Família acusada de manter idosa como escrava por 50 anos em Santos responde a dois processos

Por Rodrigo Martins em 07/04/2022 às 16:49

Rafael Batalha/Santa Cecília TV
Rafael Batalha/Santa Cecília TV

O procurador do Ministério Público do Trabalho (MPT), Rodrigo Lestrade, disse que a família da idosa de 89 anos que foi mantida em um apartamento em Santos em situação análoga à escravidão durante 50 anos recusou entrar em um acordo com os seus antigos patrões. Por isso, o MPT entrou com um pedido de indenização por dano moral coletivo formulado na ação civil pública. A família da vítima, por sua vez, ajuizou uma ação individual.

“A situação foi denunciada para a polícia por uma vizinha, em agosto de 2020. O inquérito correu pelo 7º DP de Santos, antes de ser concluído pela Delegacia de Proteção ao Idoso de Santos e encaminhado para o Ministério Público do Trabalho. Depois que essa senhora foi resgatada, a família entrou com uma ação individual querendo o reconhecimento da relação de trabalho. Nós colhemos depoimentos e, como a família se recusou a fazer um acordo, ajuizamos a ação pelo dano moral coletivo.
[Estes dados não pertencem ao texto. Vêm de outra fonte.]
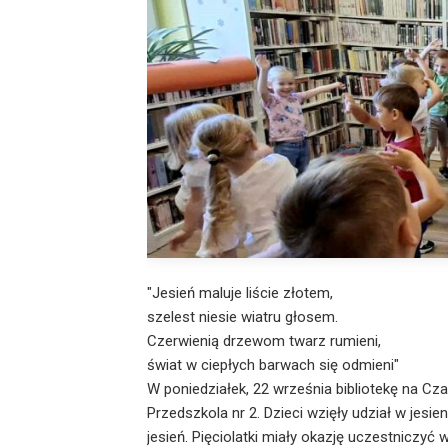
"Jesień maluje liście złotem,
szelest niesie wiatru głosem.
Czerwienią drzewom twarz rumieni,
świat w ciepłych barwach się odmieni"
W poniedziałek, 22 września bibliotekę na 
Przedszkola nr 2. Dzieci wzięły udział w jesi
jesień. Pięciolatki miały okazję uczestniczyć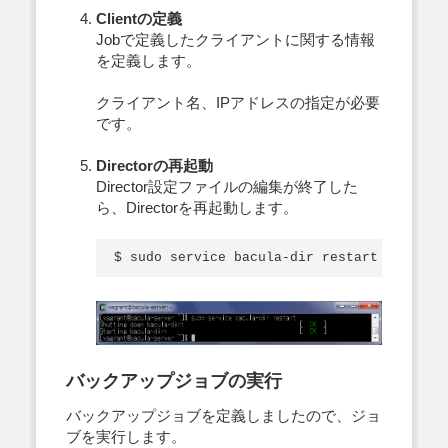
Clientの定義
Jobで定義したクライアントに関する情報
を定義します。
クライアント名、IPアドレスの指定が必要
です。
Directorの再起動
Director設定ファイルの編集が終了した
ら、Directorを再起動します。
バックアップジョブの実行
バックアップジョブを定義しましたので、ジョ
ブを実行します。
A senhora pode pedir uma ação individualizada, mas eu não posso comentar sobre isso, pois corre em segredo de Justiça”, explicou Lestrade em entrevista exclusiva ao Santa Portal.

Os dois processos correm em segredo de justiça. Não foi divulgado o valor pedido pela família da trabalhadora.

Na ação trabalhista apresentada à 2ª Vara do Trabalho de Santos, a trabalhadora contou ter sido admitida como empregada doméstica nos anos 1970. A vítima, que havia acabado de chegar de Mogi das Cruzes após se separar do marido, morou na rua. Naquela época, a família ofereceu moradia e comida, mas ela teria que fazer todos os trabalhos domésticos da casa. Porém, ela não recebeu salário e nenhum benefício.

A idosa contou ainda que perdeu sua carteira de identidade e recebeu dos patrões a promessa de que a ajudariam a providenciar um novo RG, mas isso nunca aconteceu.

“Não é necessário que a pessoa viva acorrentada para que se configure o trabalho escravo. O fato de a pessoa não receber salário, só comida e moradia já caracteriza isso. Além do que, ela era impedida de ter uma vida social fora do ambiente de trabalho”, comentou o procurador do MPT.

Ela também contou que era ameaçada todas as vezes em que pedia autorização para procurar sua família – tinha duas filhas – e ouvia dos patrões que perderia o abrigo e alimentação que recebia. Segundo a vítima, ela era constante alvo de humilhações, pois ouvia xingamentos das três filhas da patroa e chegou a tomar socos e tapas.

Com todas essas situações narradas pela idosa, o MPT solicitou o bloqueio de bens móveis e imóveis no valor de R$ 1 milhão e a condenação por danos morais coletivos, também em R$ 1 milhão, que deverão ser revertidos em ações de combate ao trabalho escravo.

“Não é uma família de poucas posses, por isso pedimos o bloqueio de bens para que eventualmente sejam levados à penhora e seja satisfeito o crédito da sociedade. Desta forma, garantimos que haverá o pagamento da indenização, caso assim seja decidido (pela Justiça)”, afirmou Rodrigo Lestrade.

A ex-patroa e uma das três filhas morreu em 2021, outra morreu anos antes. Para o MPT, todas se beneficiaram diretamente da situação de degradação da empregada, uma vez que também administravam a casa e davam ordens.
Enquanto as duas ações não são julgadas, a trabalhadora doméstica vem recebendo uma pensão no valor de um salário mínimo e o custeio integral de um plano de saúde, ambos bancados pela família que a submeteu à condição de escravidão.

Para Lestrade, a situação espanta pelo longo período de maus-tratos. “(O caso) nos assustou, causou indignação. É uma surpresa quando nos deparamos com uma situação como essa, (50 anos) é muito tempo. Foram décadas sem ter o reconhecimento dos seus direitos”, concluiu o procurador.

Entenda o caso

Uma mulher de 89 anos foi resgatada pela Polícia Civil em um apartamento na Avenida Ana Costa, no bairro do Gonzaga, em Santos, após denúncia de situação de escravidão .

Segundo a investigação, ela trabalhou por quase 50 anos como empregada doméstica de uma família sem registro em carteira, sem salário ou qualquer tipo de pagamento; só podia sair de casa para afazeres ligados ao trabalho.

A denúncia à polícia foi feita por uma vizinha, que gravou ofensas contra a idosa; desde agosto de 2020, a empregada está sob os cuidados de familiares, entre eles, uma neta, que mora em Peruíbe.